Andrzej Poczobut wurde im März 2021 verhaftet. Ihm wird der Aufruf zu Handlungen vorgeworfen, die darauf abzielen, die nationale Sicherheit zu gefährden.
Andrzej Poczobut wurde im März 2021 verhaftet. Ihm wird der Aufruf zu Handlungen vorgeworfen, die darauf abzielen, die nationale Sicherheit zu gefährden. (Foto: LEONID SHCHEGLOV/AFP)

Der Preis geht in diesem Jahr an den belarussischen Journalisten Andrzej Poczobut und die georgische Journalistin Msia Amaghlobeli. Beide befinden sich zurzeit im Gefängnis.

Den Sacharow-Menschenrechtspreis des Europaparlaments bekommen in diesem Jahr der inhaftierte belarussische Journalist Andrzej Poczobut und die inhaftierte georgische Journalistin Msia Amaghlobeli. Das teilte das Europäische Parlament am Mittwoch in Straßburg mit. „Beide sind Journalisten, die wegen falscher Beschuldigungen ins Gefängnis gesperrt wurden“, sagte Parlamentspräsidentin Roberta Metsola am Mittwoch im Parlament in Straßburg. Das Europaparlament stehe an ihrer Seite und fordere ihre Freilassung.

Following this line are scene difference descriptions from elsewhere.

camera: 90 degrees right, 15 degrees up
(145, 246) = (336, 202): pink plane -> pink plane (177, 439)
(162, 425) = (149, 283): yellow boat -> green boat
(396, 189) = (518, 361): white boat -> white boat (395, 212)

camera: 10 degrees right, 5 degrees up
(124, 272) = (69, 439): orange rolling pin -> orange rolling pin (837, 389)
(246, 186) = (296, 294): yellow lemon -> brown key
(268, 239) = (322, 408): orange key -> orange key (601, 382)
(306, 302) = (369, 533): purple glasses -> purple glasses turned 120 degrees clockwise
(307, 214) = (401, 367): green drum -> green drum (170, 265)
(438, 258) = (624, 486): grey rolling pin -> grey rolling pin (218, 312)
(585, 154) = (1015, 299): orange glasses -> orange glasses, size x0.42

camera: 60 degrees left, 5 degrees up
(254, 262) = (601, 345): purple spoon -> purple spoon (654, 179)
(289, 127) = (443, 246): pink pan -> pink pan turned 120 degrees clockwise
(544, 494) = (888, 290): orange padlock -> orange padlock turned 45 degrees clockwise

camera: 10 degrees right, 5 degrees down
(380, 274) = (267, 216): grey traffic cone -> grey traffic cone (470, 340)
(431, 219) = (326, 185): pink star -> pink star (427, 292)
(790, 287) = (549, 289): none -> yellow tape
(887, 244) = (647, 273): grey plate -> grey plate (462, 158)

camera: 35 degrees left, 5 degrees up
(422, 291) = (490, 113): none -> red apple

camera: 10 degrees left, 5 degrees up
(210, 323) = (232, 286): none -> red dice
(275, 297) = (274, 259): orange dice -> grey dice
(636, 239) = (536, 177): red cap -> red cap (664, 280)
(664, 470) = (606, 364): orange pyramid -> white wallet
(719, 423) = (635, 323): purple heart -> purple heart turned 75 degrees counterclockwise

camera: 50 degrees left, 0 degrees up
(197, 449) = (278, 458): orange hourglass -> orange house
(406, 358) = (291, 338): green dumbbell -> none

Poczobut ist Journalist, Essayist und Blogger aus der polnischen Minderheit in Belarus und Kritiker der Regierung von Alexander Lukaschenko. Poczobut gilt als Symbolfigur im Kampf für Freiheit und Demokratie in dem Land. Seit 2021 sitzt er in Haft, über seinen Gesundheitszustand ist nichts bekannt.

Msia Amaghlobeli vor Gericht in Georgien im Februar 2025.
Msia Amaghlobeli vor Gericht in Georgien im Februar 2025. (Foto: AP/AP)

Amaghlobeli sitzt seit Anfang des Jahres in Georgien im Gefängnis – wegen ihrer Teilnahme an regierungskritischen Demonstrationen. Sie sei die erste weibliche politische Gefangene in dem Land im Südkaukasus seit dessen Unabhängigkeit und damit zu einer Symbolfigur der prodemokratischen Bewegung geworden, hieß es.

Der nach dem sowjetischen Physiker und politischen Dissidenten Andrej Sacharow (1921-1989) benannte Preis wird seit 1988 jährlich an Personen und Organisationen verliehen, die sich für Menschenrechte und Grundfreiheiten einsetzen. Die Auszeichnung ist mit 50 000 Euro dotiert.